Types of Student Loans

America has a rising student loan debt crisis because these loans have to be repaid unlike other forms of student financial aid like scholarships that never require repayment and grants that hardly ever require to be repaid. Other factors that affect the loan repayments are how they are unevenly distributed due to race and social class as well as the disproportionately high default rate of students who did not complete their degrees when compared to those who did. The student loan program has prevailed since the 1950s and has played a very significant role in higher education when compared to other countries. If you are leaving school and want to know what types of loans are available then this article is for you.

The Best Loan For You

In the United States, there are three types of student loans that you can choose from – federal loans, private loans and refinancing loans.

  • Federal loans

These are most flexible because they are provided by the government. However, not everyone is eligible to receive this type of loan because it is dependent on several factors such as your financial needs, your credit history and what year you are in school. You need to fill out an application form for Federal Student Aid or commonly known as the FAFSA form. Upon acceptance, you will be given a FSA ID that will enable you to access all of your loan information from the studentaid.gov website. However, if your details are not on this website then it means that your loan is not a federal loan and you need to recheck all of your information before you find yourself paying increased rates. The best thing about a federal loan is that it provides you with the option to apply for a loan consolidation or you can opt to sign up for an income driven repayment plan should you require one.

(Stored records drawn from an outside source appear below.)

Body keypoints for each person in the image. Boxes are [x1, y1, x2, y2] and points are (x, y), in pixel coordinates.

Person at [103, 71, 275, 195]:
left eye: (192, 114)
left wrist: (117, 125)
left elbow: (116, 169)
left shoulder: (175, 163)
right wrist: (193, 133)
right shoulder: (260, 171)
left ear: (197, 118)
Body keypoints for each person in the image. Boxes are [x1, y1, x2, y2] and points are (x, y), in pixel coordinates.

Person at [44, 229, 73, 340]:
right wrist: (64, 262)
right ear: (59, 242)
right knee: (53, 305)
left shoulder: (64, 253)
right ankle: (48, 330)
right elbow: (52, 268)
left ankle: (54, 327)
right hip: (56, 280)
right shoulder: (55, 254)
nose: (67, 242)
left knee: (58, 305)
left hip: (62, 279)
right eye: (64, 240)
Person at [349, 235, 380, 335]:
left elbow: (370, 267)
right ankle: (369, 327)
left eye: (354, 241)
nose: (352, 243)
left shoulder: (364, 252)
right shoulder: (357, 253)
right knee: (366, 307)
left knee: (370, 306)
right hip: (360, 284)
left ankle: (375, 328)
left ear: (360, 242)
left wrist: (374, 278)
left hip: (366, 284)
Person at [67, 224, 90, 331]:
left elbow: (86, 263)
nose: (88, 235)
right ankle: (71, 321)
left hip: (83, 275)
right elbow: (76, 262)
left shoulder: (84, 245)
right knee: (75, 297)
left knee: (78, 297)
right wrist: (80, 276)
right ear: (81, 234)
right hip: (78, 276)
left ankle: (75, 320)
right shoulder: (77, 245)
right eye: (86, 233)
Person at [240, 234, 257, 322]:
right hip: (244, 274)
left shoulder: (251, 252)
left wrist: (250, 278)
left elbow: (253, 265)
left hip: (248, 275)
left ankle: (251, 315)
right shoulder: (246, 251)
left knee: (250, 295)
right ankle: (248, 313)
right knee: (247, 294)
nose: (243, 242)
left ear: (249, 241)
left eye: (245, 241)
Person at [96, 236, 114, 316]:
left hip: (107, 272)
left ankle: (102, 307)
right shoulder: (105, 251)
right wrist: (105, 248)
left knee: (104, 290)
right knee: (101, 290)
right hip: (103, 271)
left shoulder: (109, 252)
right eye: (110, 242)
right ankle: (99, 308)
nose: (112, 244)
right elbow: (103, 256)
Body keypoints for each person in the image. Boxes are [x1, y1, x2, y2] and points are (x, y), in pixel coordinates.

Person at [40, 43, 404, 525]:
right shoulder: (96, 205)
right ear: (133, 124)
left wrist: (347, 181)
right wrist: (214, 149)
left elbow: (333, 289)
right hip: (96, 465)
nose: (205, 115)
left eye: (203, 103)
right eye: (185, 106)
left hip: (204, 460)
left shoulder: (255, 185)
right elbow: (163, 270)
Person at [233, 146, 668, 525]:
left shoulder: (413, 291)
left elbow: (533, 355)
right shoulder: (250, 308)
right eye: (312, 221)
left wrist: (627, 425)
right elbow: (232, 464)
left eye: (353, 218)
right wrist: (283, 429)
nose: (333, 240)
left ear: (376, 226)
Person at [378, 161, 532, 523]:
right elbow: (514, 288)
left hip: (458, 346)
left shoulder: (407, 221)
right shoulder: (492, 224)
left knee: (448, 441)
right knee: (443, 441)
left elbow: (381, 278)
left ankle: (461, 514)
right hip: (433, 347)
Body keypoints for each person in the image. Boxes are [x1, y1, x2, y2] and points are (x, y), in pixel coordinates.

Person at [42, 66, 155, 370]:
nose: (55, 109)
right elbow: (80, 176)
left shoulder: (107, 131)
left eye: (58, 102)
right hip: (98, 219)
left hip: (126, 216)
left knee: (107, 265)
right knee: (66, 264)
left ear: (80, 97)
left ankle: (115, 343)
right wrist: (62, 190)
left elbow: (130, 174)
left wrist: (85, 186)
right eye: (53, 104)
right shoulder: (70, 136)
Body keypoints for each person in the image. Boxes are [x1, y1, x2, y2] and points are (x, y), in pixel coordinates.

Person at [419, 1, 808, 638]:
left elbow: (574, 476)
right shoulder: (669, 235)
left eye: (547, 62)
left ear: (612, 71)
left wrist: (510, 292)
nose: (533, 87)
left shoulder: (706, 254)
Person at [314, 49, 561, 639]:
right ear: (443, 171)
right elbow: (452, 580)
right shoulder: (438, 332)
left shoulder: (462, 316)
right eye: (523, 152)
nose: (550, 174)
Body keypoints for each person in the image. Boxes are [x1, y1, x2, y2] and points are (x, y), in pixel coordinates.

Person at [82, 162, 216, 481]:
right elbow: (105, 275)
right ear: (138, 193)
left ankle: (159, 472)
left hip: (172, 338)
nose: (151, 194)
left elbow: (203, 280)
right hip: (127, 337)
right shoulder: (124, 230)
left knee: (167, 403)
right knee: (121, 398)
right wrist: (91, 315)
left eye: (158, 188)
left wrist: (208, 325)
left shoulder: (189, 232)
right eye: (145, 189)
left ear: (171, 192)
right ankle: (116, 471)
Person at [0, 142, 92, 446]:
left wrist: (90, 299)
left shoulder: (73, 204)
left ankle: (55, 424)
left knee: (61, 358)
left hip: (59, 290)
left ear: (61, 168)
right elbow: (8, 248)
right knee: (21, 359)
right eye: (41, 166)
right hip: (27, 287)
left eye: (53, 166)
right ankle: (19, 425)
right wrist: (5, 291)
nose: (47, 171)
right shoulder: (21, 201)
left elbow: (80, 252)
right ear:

When you are able to receive a federal loan, you will be able to manage your debt and not take on more than is necessary.

  • Private Student Loans

These are provided by banks or any other financial institutions and that is the reason why they require proof to see if you can repay the initial loan with interest should it be granted. However, if you are unable to pay it back on your own there are provisions for a co-signer (surety) who will be responsible for the repayment of the loan if you cannot afford to pay it.

  • Student Refinancing

This is a viable option for a graduate with an exceptional repayment history of their current loan. A private lender can pay off your student loan(s), offer you a new payment schedule and lower your interest rates. However, if you have a federal loan and you include it in your refinancing package, then you will lose all of your federal loan protections.


Before making a decision on which loan option is the most adequate for your needs, it is advisable to do your research on repayment terms and conditions and to be cognizant of the interest rates because they can change drastically depending on global markets.